Berbicara mengenai hal tersebut diatas berarti kita bicara pola komsusi,bila bicara tentang pola komsusi,tentu tidak dapat terlepas dari tuntunan Allah dalam agamaNya yang suci.
Al-Qur'an dan Hadist telah dengan jelas memberi petunjuk kepada kita tentang komsusi agar manusia menjadi terarah dalam perilaku komsusinya,yang akan dapat menjamin kehidupan manusia yang adil dan sejahtera dunia dan akhirat.
Dalam surah Al - A'raf ( 7 : 31 ),Allah berfirman :
" Hai anak Adam,pakailah perhiasanmu yang indah setiap memasuki masjid,makanlah dan minumlah tetapi jangan berlebihan. Sesungguhnya Allah tidak menyukai orang orang yang berlebih lebihan ".
Secara eksplisit Allah memerintahkan kepeda hambanya agar dalam makan dan minum dilakukan secara wajar,tidak
isyraf ( tidak berlebih lebihan dan melampui batas ) Berlebih lebihan atau melampui batas dalam komsusi suatu kebutuhan sangat dicela oleh Islam.
Dalam riwayat Hadist lain :
" Makan dan minumlah kamu,
bersedekahlah dan berpakaianlah kamu tetapi jangan berlebihan,karena Allah anat suka melihat bekas ni'matnya pada hamba hambaNya," ( HR Ibnu Majjah dan An - Nasa'i ).
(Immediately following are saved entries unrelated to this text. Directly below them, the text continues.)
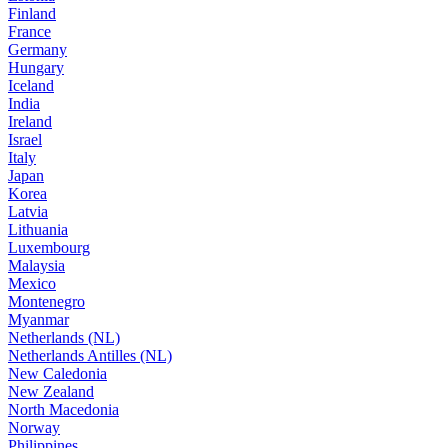
Finland
France
Germany
Hungary
Iceland
India
Ireland
Israel
Italy
Japan
Korea
Latvia
Lithuania
Luxembourg
Malaysia
Mexico
Montenegro
Myanmar
Netherlands (NL)
Netherlands Antilles (NL)
New Caledonia
New Zealand
North Macedonia
Norway
Philippines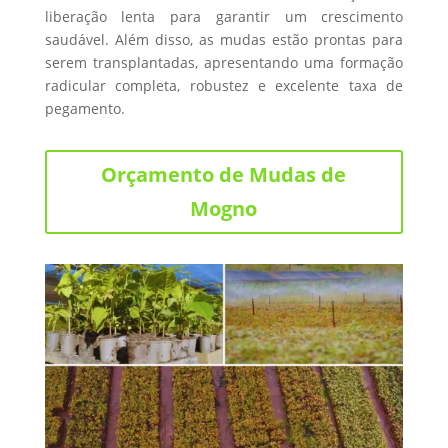
liberação lenta para garantir um crescimento
saudável. Além disso, as mudas estão prontas para
serem transplantadas, apresentando uma formação
radicular completa, robustez e excelente taxa de
pegamento.
Orçamento de Mudas de
Mogno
Dari Abu Hurairah,bahwa Nabi Muhammad SAW bersabda :
" Seorang hamba akan berkata : hartaku,hartaku. Padahal yang menjadi miliknya hanya ada 3 hal saja. Apa yang dimakan kemudian habis,Apa yang dipakai kemudian hancur,dan apa yang disedekahkan kemudian kekal. Selain yang tiga perkara tersebut akan hilang dan ditinggalkan untuk manusia. " ( HR Muslim ).
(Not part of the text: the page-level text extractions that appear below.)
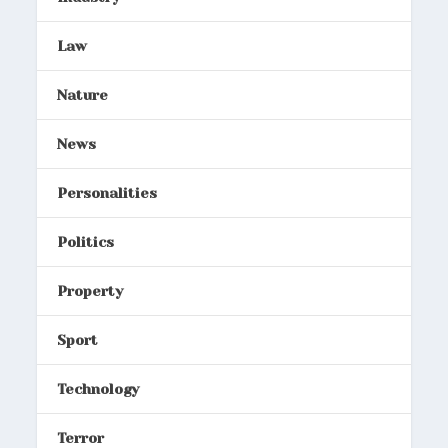
Law
Nature
News
Personalities
Politics
Property
Sport
Technology
Terror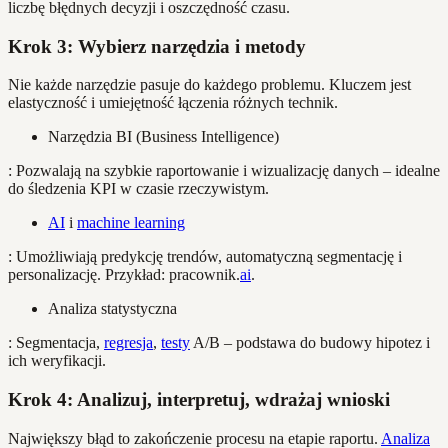
liczbę błędnych decyzji i oszczędność czasu.
Krok 3: Wybierz narzędzia i metody
Nie każde narzędzie pasuje do każdego problemu. Kluczem jest
elastyczność i umiejętność łączenia różnych technik.
Narzędzia BI (Business Intelligence)
: Pozwalają na szybkie raportowanie i wizualizację danych – idealne
do śledzenia KPI w czasie rzeczywistym.
AI
i
machine learning
: Umożliwiają predykcję trendów, automatyczną segmentację i
personalizację. Przykład: pracownik.
ai
.
Analiza statystyczna
: Segmentacja,
regresja
,
testy
A/B – podstawa do budowy hipotez i
ich weryfikacji.
Krok 4: Analizuj, interpretuj, wdrażaj wnioski
Największy błąd to zakończenie procesu na etapie raportu.
Analiza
Maka sedekah,Infaq,maupun Zakat merupakan bagian dari komsusi dalam Islam. Dengan demikian Rumus pendapatan ( Y ) dalam Islam berbeda dengan rumus ekonomi konvesional yang tidak memasukan ( S ) sedekah,sehingga Rumusnya adalah:
Rumus pendapatan
Ekonomi konvesional
Y = C + S
Rumus pendapatan
Ekonomi Islam
Y = ( C + Sedekah ) + S
Catatan:
Y = Pendapatan
C = Komsusi
S = Tabungan
Marilah kita bertanya pada diri kita sendiri,sudahkah kita mengikuti pola komsusi Islami tersebut ?.
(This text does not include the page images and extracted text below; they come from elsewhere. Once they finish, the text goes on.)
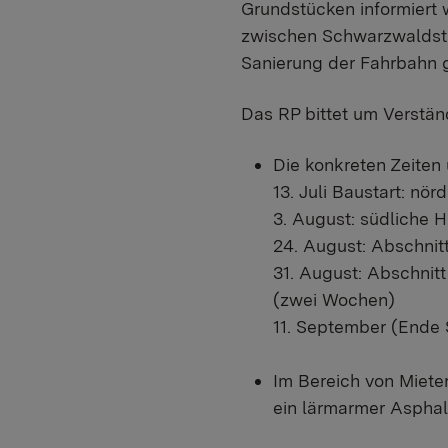
Grundstücken informiert 
zwischen Schwarzwaldstr
Sanierung der Fahrbahn 
Das RP bittet um Verstä
Die konkreten Zeiten
13. Juli Baustart: nö
3. August: südliche 
24. August: Abschnit
31. August: Abschnit
(zwei Wochen)
11. September (Ende
Im Bereich von Miete
ein lärmarmer Asphal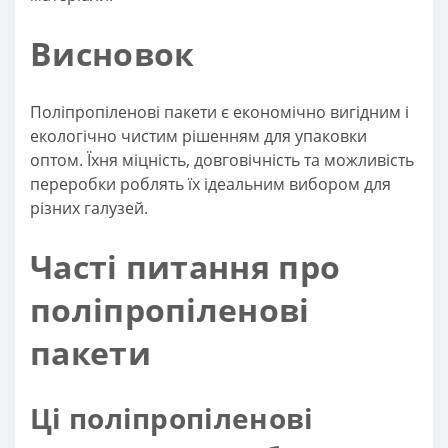
Висновок
Поліпропіленові пакети є економічно вигідним і
екологічно чистим рішенням для упаковки
оптом. Їхня міцність, довговічність та можливість
переробки роблять їх ідеальним вибором для
різних галузей.
Часті питання про
поліпропіленові
пакети
Ці поліпропіленові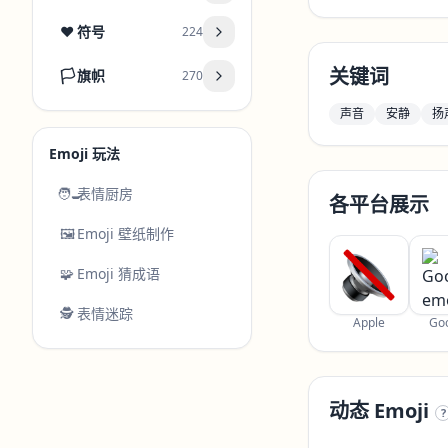
❤️
符号
224
关键词
🏳️
旗帜
270
声音
安静
扬
Emoji 玩法
🧑‍🍳
表情厨房
各平台展示
🖼️
Emoji 壁纸制作
🧩
Emoji 猜成语
🕵️
表情迷踪
Apple
Go
动态 Emoji
?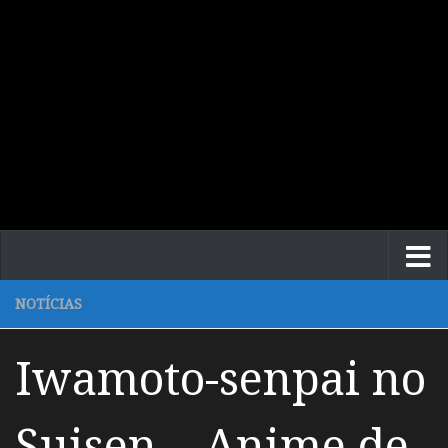
NOTÍCIAS
Iwamoto-senpai no
Suisen – Anime de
Bila kita menjawab dari semua pertanyaan pertanyaan tersebut diatas " negatif ",maka janganlah pesimis atau berkecil hati,karena Allah dengan sifat Rahman dan RahimNya selalu menunggu kita untuk selalu mendekat dan bertaubat kepadaNya. Satu hal yang penting, kita sudah memegang kunci kebahagiaan baik di dunia dan akhirat,yaitu Islam sebagai Rahmatan Lil 'alamin,jangan sampai lepas dari genggaman.
Wallahu 'Alam
( KH. Drs. Syarifuddin Mahfudz,M.Si ).